The findings of the present study might provide some valuable suggestions for clinical practice. First, our study revealed that unhealthy sleep duration might contribute to reduced bone mass. Therefore, maintaining a healthy sleep duration might be an effective approach to prevent bone loss. Moreover, this study revealed that the negative effect of unhealthy sleep duration on BMD might be affected by VD status, especially among individuals with inadequate VD intake or deficient/insufficient serum 25(OH)D levels. Therefore, adequate VD intake to maintain sufficient serum 25(OH)D levels might be a potential means to prevent the adverse effects of abnormal sleep duration on BMD. However, given the limitations of the present study (such as the cross-sectional study design), the causality between sleep duration and BMD and the specific role played by VD still need further investigation.

This study also had some limitations. First, only individuals with complete data were included, and subjects with missing data were excluded from the present study, which might produce bias.
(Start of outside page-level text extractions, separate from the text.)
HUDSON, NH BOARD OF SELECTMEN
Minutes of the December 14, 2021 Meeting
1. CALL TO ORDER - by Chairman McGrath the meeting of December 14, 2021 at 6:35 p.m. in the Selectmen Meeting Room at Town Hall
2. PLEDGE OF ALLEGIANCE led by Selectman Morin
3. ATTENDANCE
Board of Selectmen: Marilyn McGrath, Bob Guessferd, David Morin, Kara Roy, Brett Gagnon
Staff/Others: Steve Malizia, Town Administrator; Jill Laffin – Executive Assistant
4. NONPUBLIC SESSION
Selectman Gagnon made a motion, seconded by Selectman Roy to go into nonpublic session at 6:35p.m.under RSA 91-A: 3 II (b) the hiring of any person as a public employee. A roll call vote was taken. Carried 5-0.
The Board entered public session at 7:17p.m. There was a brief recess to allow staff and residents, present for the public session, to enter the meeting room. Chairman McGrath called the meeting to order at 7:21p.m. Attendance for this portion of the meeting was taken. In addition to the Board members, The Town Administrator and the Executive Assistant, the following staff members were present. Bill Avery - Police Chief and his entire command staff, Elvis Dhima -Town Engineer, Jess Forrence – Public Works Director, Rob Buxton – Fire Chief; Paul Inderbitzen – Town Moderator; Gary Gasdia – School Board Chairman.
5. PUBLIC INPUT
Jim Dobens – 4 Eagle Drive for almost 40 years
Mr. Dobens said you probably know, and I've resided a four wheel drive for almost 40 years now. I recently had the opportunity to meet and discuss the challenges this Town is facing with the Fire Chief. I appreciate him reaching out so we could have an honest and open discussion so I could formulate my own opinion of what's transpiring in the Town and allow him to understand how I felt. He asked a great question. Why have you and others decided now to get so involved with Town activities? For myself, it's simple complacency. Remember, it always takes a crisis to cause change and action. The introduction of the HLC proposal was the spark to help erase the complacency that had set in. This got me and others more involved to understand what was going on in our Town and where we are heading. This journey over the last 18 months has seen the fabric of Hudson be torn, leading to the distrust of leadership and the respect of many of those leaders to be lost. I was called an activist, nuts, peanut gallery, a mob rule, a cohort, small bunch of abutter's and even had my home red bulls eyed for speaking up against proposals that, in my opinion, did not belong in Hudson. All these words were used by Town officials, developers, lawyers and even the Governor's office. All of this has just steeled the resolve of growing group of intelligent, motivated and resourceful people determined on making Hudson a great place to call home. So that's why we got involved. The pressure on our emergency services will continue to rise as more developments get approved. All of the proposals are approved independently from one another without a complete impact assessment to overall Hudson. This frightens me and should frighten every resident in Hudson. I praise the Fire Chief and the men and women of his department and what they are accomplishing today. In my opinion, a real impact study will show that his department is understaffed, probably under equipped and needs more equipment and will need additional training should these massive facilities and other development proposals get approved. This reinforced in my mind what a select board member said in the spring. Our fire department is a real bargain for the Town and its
Second, sleep duration and dietary data were collected based on self-reports, which might not accurately reflect the actual situation and introduce recall bias. Third, the participants included in the final analysis were based on the general US population. Considering the differences in culture, lifestyle, and diet among different countries and regions, more studies are needed to investigate whether the conclusion of the present study is generally applicable. Fourth, the VD intake and sleep duration data were collected based on short-term intake, using short-term dietary intake as usual intake to assess whether VD intakes influenced the association between sleep duration and BMD, which might lead to a biased estimate. Fifth, some unmeasured confounding variables (such as medication use, PTH levels, bone turnover markers, sleep onset, and daylight hours), which are also considered important factors for bone metabolism and sleep behaviors, were not assessed in the present study because these variables were not available in the NHANES database, and the lack of adjustment for these potential factors may bias the results. Finally, the causality between sleep duration and BMD could not be established because this study was represented by a cross-sectional design.

Conclusions

In conclusion, unhealthy sleep duration, especially long sleep duration, was associated with decreased BMD, particularly among individuals aged > 60 years, men, or postmenopausal women. Moreover, VD status might influence the association between sleep duration and BMD, especially in the context of inadequate VD intake or deficient/insufficient serum 25(OH)D levels. However, given the limitations of the present study, further investigation is warranted to confirm this association and to explore potential mechanisms.